By the way, Gaines Hall and Fountain Hall have been identified as historically significant buildings for decades. And they both have been designated as “places in peril” by national and local historic preservation groups.
Both Fountain Hall and Gaines Hall are designated as a National Historic Landmark as as an Atlanta landmark. They are both contributing structures in the Atlanta University Center District and are listed on the National Register of Historic Places.

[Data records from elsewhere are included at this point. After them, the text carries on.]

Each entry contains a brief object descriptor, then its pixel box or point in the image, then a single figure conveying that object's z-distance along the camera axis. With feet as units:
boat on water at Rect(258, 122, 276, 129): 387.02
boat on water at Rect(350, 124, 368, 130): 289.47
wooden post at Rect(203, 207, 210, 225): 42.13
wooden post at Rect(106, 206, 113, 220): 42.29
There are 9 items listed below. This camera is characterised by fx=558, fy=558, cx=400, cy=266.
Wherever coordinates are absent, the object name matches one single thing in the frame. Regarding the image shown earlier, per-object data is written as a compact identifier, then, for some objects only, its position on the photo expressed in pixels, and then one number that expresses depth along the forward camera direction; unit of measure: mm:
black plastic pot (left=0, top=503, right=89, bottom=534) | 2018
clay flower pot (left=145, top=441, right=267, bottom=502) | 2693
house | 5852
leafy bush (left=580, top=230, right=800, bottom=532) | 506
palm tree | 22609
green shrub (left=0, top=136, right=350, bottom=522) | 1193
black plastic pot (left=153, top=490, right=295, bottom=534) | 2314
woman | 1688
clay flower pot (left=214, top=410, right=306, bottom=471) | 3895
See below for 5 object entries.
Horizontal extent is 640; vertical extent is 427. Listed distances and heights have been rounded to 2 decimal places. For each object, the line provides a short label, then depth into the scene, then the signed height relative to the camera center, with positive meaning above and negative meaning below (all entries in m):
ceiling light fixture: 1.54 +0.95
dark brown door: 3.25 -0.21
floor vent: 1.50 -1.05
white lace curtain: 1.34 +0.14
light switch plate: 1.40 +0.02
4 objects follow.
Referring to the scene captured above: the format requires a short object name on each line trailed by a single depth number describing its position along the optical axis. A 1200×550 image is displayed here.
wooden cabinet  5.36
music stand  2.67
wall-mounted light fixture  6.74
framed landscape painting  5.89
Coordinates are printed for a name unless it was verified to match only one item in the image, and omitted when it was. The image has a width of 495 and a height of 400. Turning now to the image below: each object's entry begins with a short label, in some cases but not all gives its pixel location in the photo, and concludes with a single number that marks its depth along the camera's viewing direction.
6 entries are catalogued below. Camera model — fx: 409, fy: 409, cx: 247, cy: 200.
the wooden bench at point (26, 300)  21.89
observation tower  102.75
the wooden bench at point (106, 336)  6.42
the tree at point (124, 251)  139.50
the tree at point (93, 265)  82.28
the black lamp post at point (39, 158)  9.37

In 1991, the U.S. Department of Interior launched a multimillion-dollar to rescue the oldest buildings at the nation’s historically black colleges and universities. Three buildings on the Atlanta University complex were identified as high priorities – Gaines Hall at Morris Brown College, Graves Hall at Morehouse College and Packard Hall at Spelman College.
Both Gaines Hall and Fountain Hall have been placed on lists of various preservation groups multiple times over the years. But Hale and McDonald said the buildings need to be brought back to life.
Hale added that the buildings are only a few blocks away from the new Atlanta Falcons stadium. Restoring the two historic treasures could become a centerpiece for the revitalization of the entire Martin Luther King Jr. Boulevard corridor – giving an even greater impetus to restore Gaines Hall.
“It certainly looks salvageable,” Hale said. “I’ve seen much worse, but you need to get a roof on it.”
Hale and McDonald are most concerned that Gaines Hall could be quickly demolished without the city leaders exploring the various options to preserve it.
“Surely an adaptive use can be found in this area, which is in the midst of economic expansion,” McDonald wrote in Georgia Trust’s statement. “The Georgia Trust pledges its support and assistance to the City in finding a solution to the plight of this extremely valuable historic building.”
Gaines Hall was designed by architect William Parkins; and Fountain Hall (Stone Hall) was built in 1882 and designed by a well-recognized architect – Gottfried Norman.
“It is a big deal,” McDonald said, adding that Gaines Hall and Atlanta University predate the historically significant Tuskegee University, which was founded in 1881.
When McDonald heard that the fire department had said the building should be torn down, he and Hale knew they couldn’t be silent.
“We hope that cooler heads will prevail,” McDonald said. “We felt like this was an emergency, and that we needed to speak out.”